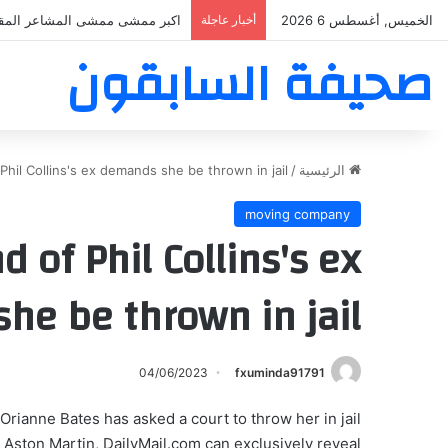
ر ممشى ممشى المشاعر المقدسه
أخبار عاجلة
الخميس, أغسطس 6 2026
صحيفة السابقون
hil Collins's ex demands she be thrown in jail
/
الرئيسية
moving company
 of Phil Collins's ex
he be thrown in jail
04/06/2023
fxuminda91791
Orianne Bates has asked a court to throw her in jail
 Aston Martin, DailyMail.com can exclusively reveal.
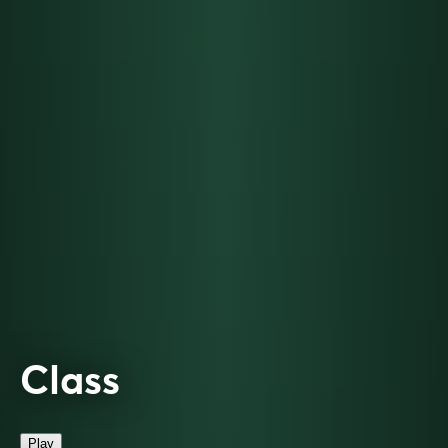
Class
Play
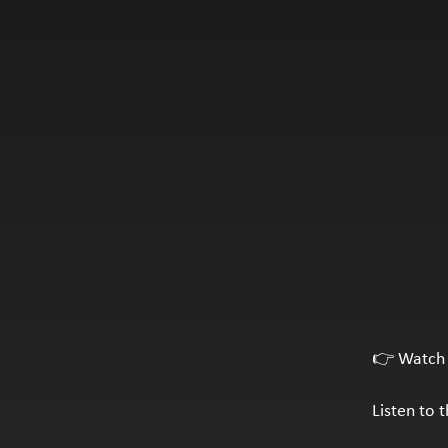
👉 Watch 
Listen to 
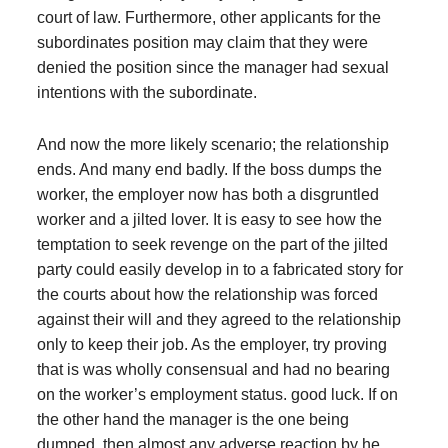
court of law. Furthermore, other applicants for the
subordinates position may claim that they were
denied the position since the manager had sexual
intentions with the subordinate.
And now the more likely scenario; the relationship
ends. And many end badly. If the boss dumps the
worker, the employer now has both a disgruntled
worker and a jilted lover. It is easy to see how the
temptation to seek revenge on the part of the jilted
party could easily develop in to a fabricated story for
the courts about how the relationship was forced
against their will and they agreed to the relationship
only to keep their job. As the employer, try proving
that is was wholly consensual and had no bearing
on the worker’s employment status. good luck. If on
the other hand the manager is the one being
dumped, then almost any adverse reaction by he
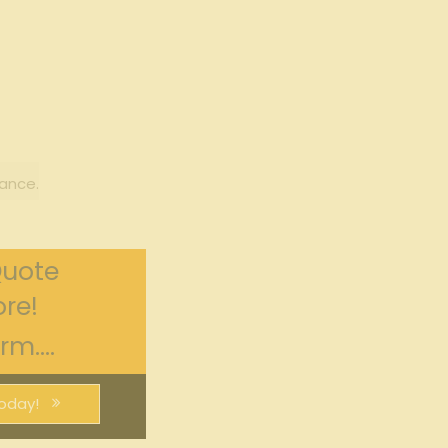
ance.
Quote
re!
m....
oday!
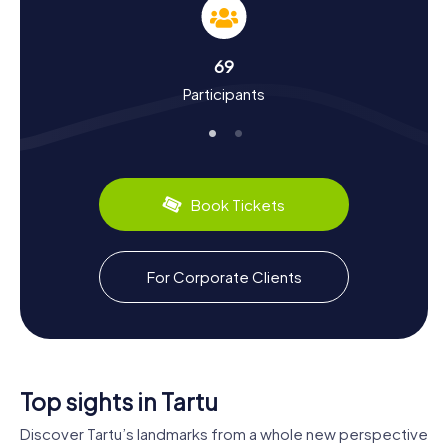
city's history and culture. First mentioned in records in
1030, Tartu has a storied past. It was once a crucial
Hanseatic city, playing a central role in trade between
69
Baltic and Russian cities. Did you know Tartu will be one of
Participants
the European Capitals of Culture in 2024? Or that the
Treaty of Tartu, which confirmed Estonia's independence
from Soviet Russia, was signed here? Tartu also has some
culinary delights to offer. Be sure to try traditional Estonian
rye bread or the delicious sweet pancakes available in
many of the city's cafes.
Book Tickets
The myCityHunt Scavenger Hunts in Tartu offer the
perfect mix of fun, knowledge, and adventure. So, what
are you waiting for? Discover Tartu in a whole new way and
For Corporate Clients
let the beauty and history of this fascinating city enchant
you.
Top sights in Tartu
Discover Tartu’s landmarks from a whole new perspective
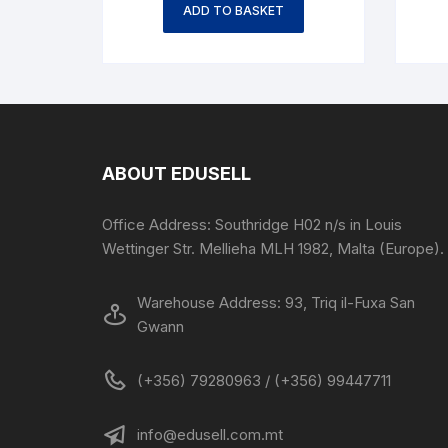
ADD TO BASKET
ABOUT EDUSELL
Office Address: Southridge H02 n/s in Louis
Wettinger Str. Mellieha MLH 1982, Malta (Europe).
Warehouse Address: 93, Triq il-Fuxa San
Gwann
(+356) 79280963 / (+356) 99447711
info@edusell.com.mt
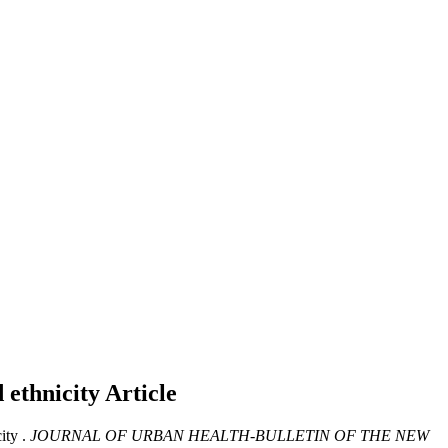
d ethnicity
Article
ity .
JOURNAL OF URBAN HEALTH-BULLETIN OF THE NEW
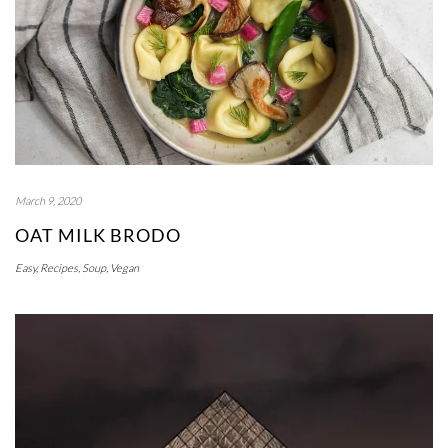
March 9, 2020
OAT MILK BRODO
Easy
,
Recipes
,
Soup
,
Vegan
◇ ◇ ◇ ◇ ◇
COSA PRODURRE | Individua nei dati sopra ogni riga in cui compare la parola "from" e trascrivile tutte.

COMPITO SVOLTO |
from Soviet Russia, was signed here? Tartu also has some
Discover Tartu’s landmarks from a whole new perspective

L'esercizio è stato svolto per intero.